At this time 10A is flowing thus R = V/I = 1.8/10 = 0.18 Ohm

So now the battery is at 13 Volts. The resistance of the circuit will not change appreciably so, using the formula, we find that the PD is now 13.8 - 13 = 0.8V but

I = V/R = 0.8 / 0.18 = 4.44 Amps!!!!!!!

So as the voltage of the batteries catches up with the system voltage, (which is preset by the Alternator Regulator,) so the charging current drops. That is why it is not merely a 100AH / 10A = 10 Hours to charge.

Another problem with his system is that if the battery voltage is right down at 6 volts, giving us a PD of 13.8 - 6 = 7.8 Volts, the charging current will be I = V/R = 7.8 / 0.18 = 43.33 Amps!

Too much I would say; that is why my system includes a 15 Amp Current limiting diode until the battery voltage gets to around the 12 v mark. We made the assumption that the resistance is constant, but if I remember the theory, it is not really in constant in practice, as the lower the voltage, the lesser the resistance, and that makes the calculation even more dramatic.  - Mike Ilsley

 Another view.

 Although an alternator is rated at say 90 amps it does not charge at that rate. 90amps is the maximum rating of the alternator and it cannot sustain this rate without overheating. The current charging rate will vary depending upon the voltage that the alternator "sees" in both the battery and the charging circuit. At full battery voltage of 12.5 to 13 V the alternator will just trickle charge the battery but if there is a current draw off the battery then the battery voltage drops and the alternator makes up the difference until the voltage again stabilizes at 12.5 to 13V. It is for this reason that it takes "all day" to charge up a flat battery as the charge rate will be high in the beginning but as the battery voltage rises the alternator will reduce the current.

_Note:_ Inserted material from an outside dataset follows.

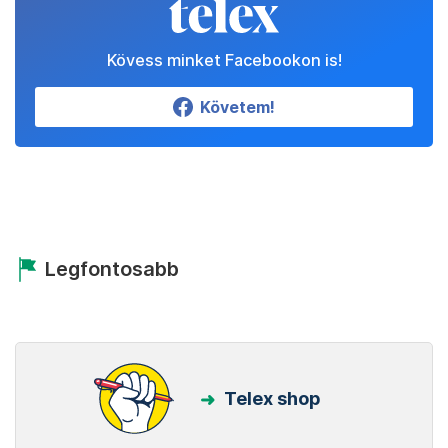
Kövess minket Facebookon is!
Követem!
Legfontosabb
Telex shop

If there is high electrical resistance in the wiring between the battery and the alternator then the alternator will "see" a higher system voltage than is actually the case and reduce the charge. The alternator "sees" the battery voltage plus the voltage drop across the charging circuit wiring. It is very important to have short heavy well-connected leads between the alternator B+ terminal and the battery +ve terminal and a good earth connection too between the engine and the battery -ve terminal.

One of the problems with lead acid batteries as they get older is that they lose storage capacity and so appear to charge up very quickly but in fact have very little charge in them and go flat very quickly when current is drawn. Batteries also have internal leakage current especially as they get older and often the alternator spends its time just replenishing the current leakage in a damaged cell. The leakage is caused by plates disintegrating with age and vibration or distorting from high current draws. Pieces of plate debris fall between plates causing shorts between positive and negative plates.

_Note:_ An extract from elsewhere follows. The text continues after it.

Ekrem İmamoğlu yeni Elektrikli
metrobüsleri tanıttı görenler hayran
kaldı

Modern batteries have the plates encased in some sort of synthetic mesh or built into a resin matrix to reinforce them and reduce the plate buckling. This allows far more robust batteries and smaller cells as the plates' separation can be reduced. Reducing the plate separation also reduces the "internal resistance" of the battery and for a given area of plate more current can be drawn out the cell for the same voltage drop.

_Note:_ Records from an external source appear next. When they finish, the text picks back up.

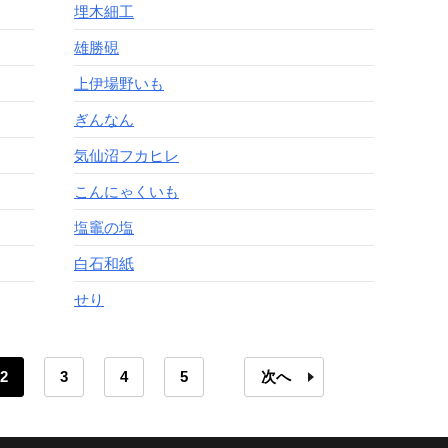
埋木細工
雄勝硯
上伊場野いも
ぎんなん
気仙沼フカヒレ
こんにゃくいも
塩竈の塩
白石和紙
せり
2
3
4
5
次へ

The amp hour rating is for a steady draw off a battery and is very misleading. One should rather look at the CCA rating for a battery especially for a motor vehicle. CCA stands for Cold Cranking Amps and is an international standard that draws heavy current off the battery simulating the draw of a starter motor at low temperature.

Amp hour rating should only be used for batteries running small steady loads like alarms systems, lights or radios. Even fridge [compressor variety] batteries should not be rated on amp hours as the instantaneous start up current is high and if the battery is weak the volt drop on starting can damage the compressor electronics, I am told by one of our leading fridge manufacturers.